# [Study questions]
1 - Rewrite the Nobel Peace Prize passage between "In the distribution" and "award to the International Red Cross Committee of Geneva.", inclusive, changing "wise discretion" to "sound discretion".
2 - Using the Nobel Peace Prize passage, mark each statement yes or no, and quote the words that decide it: (a) Alfred Bernhard Nobel died in 1896. (b) The Stockholm Academy awards the peace prize. (c) The prize is estimated at about forty thousand dollars.

# [Document segment]
○ ○ ○ ○

How very complete and how very modern!

THEODORE S. WOOLSEY.

THE NOBEL PEACE PRIZE

On December 10, 1917, the Nobel Committee awarded the peace prize for that year to the International Red Cross Committee of Geneva.. This is one of five prizes established by the late Alfred Bernhard Nobel, a distinguished Swedish scientist, who died in 1896, and was known during his lifetime as the inventor of dynamite. In his last will and testament, dated November 27, 1895, he set aside his fortune as a fund, the income from which was to be divided into five equal portions, and awarded annually as prizes to those who had distinguished themselves in accordance with the following provisions of his will:

All the remainder of the convertible fortune that I shall leave on my death shall be disposed of as follows: the principal, converted by the executors of my will

into safe investments, shall constitute a fund, the interest on which shall be distributed annually as a reward among those persons who shall have rendered the greatest services to mankind during the preceding year. The sum shall be divided into five equal parts, one of which shall be awarded to the person who shall have made the most important discovery or invention in the field of physical sciences; another to the person who shall have made the most important discovery or introduced the best improvement in chemistry; a third to the person who shall have made the most important discovery in the field of physiology or medicine; a fourth to the person who shall have produced the most remarkable literary work from an idealistic point of view; finally, a fifth to the person who shall have done most or the best work in the interest of the brotherhood of peoples, of the abolition or reduction of standing armies, as well as of the formation and propagation of peace congresses. The prizes shall be awarded as follows: in physics and chemistry by the Swedish Academy of Sciences; in physiology or medicine by the Carolin Institute of Stockholm; in literature by the Stockholm Academy; finally, in the cause of peace by a committee of five members elected by the Norwegian Storthing. It is my express will that nationality shall not be taken into account in conferring the prizes, so that the prize may go to the most deserving, whether he be a Scandinavian or not.

The amount of the fortune is estimated at nine million dollars, and the prize at approximately forty thousand dollars.

In the distribution of the peace prizes, the Nobel Committee has exercised a wise discretion, sometimes awarding it to an individual, sometimes dividing it between two held to have equal claims upon it, and sometimes to institutions, such as the Institute of International Law and the Permanent International Peace Bureau at Bern, so that there are two precedents for its award to the International Red Cross Committee of Geneva.

○ ○ ○ ○

# [Given records]
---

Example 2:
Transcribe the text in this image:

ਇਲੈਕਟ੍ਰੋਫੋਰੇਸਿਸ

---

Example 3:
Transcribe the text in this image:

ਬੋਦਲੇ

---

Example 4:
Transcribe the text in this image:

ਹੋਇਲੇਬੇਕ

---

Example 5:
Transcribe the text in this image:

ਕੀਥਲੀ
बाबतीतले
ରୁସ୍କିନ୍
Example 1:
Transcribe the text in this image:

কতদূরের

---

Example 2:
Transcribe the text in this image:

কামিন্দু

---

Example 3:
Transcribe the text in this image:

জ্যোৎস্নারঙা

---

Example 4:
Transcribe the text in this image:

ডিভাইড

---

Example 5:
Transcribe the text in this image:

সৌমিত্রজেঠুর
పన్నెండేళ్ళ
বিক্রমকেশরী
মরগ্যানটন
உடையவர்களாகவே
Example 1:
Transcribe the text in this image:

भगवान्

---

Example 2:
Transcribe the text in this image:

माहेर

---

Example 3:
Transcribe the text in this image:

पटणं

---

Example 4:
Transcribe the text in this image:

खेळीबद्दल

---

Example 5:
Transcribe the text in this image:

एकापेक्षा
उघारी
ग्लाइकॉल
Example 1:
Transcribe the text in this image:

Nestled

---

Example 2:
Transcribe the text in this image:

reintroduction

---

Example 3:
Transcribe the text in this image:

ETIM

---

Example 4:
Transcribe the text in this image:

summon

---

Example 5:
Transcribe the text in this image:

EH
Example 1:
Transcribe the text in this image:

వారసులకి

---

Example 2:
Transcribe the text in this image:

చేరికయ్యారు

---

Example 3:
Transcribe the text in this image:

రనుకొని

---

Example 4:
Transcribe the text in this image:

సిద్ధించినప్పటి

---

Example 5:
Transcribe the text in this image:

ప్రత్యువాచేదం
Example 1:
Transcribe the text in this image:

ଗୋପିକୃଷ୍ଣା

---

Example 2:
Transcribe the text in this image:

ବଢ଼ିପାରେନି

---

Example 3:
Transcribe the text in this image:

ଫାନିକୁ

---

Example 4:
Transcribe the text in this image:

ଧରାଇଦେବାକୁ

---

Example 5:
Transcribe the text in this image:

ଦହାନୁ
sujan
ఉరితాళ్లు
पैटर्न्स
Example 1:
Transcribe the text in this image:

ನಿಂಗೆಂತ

○ ○ ○ ○

# [Answers to the problems]
1 -
In the distribution of the peace prizes, the Nobel Committee has exercised a sound discretion, sometimes awarding it to an individual, sometimes dividing it between two held to have equal claims upon it, and sometimes to institutions, such as the Institute of International Law and the Permanent International Peace Bureau at Bern, so that there are two precedents for its award to the International Red Cross Committee of Geneva.

2 -
(a) Yes: "who died in 1896"
(b) No: "in the cause of peace by a committee of five members elected by the Norwegian Storthing"
(c) Yes: "the prize at approximately forty thousand dollars"